A vitrectomy is a surgical procedure that removes the vitreous in the central cavity of the eye so that vision can be corrected. It is beneficial in many disease states including diabetic retinopathy, retinal detachments, macular holes, macular puckers and vitreous hemorrhage.
The vitrectomy procedure is usually performed as an outpatient procedure. Local or general anesthesia may be used. The eye will be held open using a special speculum and the eye that is not being operated on will be covered.
I begin the procedure by making a small (less than 2mm) slit in the side of the eye and inserting an infusion line to maintain constant eye pressure. Next a microscopic cutting device is inserted which will aspirate (suck out) the vitreous fluid.
A microscopic light source is also inserted to illuminate the inside of the eye through the procedure. Additional instruments may also be used to perform additional maneuvers such as cauterizing blood vessel leaks or removing scar tissue.
Pars Plana Vitrecomy Illustration
I will be looking through a microscope while performing the procedure and may also use special lenses to help see the anatomy of the eye.
After the vitreous is removed, I will refill the eye with a special saline solution that closely resembles the natural vitreous fluid in your eye.
Vitrectomies have been commonly performed for over 40 years. However, certain risks do exist. They include:
- retinal detachment
- development of glaucoma (increased pressure in eye)
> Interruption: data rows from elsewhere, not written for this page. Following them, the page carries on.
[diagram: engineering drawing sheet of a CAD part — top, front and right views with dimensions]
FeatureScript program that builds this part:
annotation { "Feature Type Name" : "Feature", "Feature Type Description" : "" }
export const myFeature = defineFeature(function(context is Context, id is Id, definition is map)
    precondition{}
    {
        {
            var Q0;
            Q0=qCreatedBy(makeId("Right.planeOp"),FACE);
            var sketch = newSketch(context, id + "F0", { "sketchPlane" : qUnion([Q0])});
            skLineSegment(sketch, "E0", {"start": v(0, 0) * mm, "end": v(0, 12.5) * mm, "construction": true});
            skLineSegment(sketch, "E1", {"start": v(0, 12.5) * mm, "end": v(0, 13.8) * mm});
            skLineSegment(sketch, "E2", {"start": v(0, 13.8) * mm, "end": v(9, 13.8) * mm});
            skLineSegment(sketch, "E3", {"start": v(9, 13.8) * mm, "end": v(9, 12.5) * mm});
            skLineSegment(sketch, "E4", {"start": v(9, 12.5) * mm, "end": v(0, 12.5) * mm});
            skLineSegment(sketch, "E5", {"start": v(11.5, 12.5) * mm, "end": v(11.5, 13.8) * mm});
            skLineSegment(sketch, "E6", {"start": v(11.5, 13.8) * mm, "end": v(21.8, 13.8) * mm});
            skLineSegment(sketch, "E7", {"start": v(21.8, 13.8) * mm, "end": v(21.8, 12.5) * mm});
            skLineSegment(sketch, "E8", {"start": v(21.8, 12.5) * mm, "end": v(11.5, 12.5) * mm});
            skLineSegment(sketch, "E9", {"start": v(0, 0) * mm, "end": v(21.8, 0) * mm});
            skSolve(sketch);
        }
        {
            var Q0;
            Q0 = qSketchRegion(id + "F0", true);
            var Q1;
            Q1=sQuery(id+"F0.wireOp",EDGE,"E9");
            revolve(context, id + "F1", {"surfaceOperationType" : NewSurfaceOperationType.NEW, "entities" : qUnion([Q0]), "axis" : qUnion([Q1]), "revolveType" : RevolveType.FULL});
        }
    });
- cataract formation or progression
- bleeding and/or infection inside or outside of the eye
- red or painful eye
- loss of depth perception, blurring of vision, double vision or blindness
- swelling of layer under the retina (choroidal effusion)
- change in focus, requiring new spectacle lenses (refractive changes)
- wrinkling of retina (macular pucker)
- swelling of the retina (cystoid macular edema)
- loss of night vision
- loss of eye (extremely rare)
- need for additional treatment and/or surgeries.
Normal vitrectomy healing time is between 4 to 6 weeks. Normal restoration of vision can take several weeks. Physical activity will be restricted during this time to prevent complications.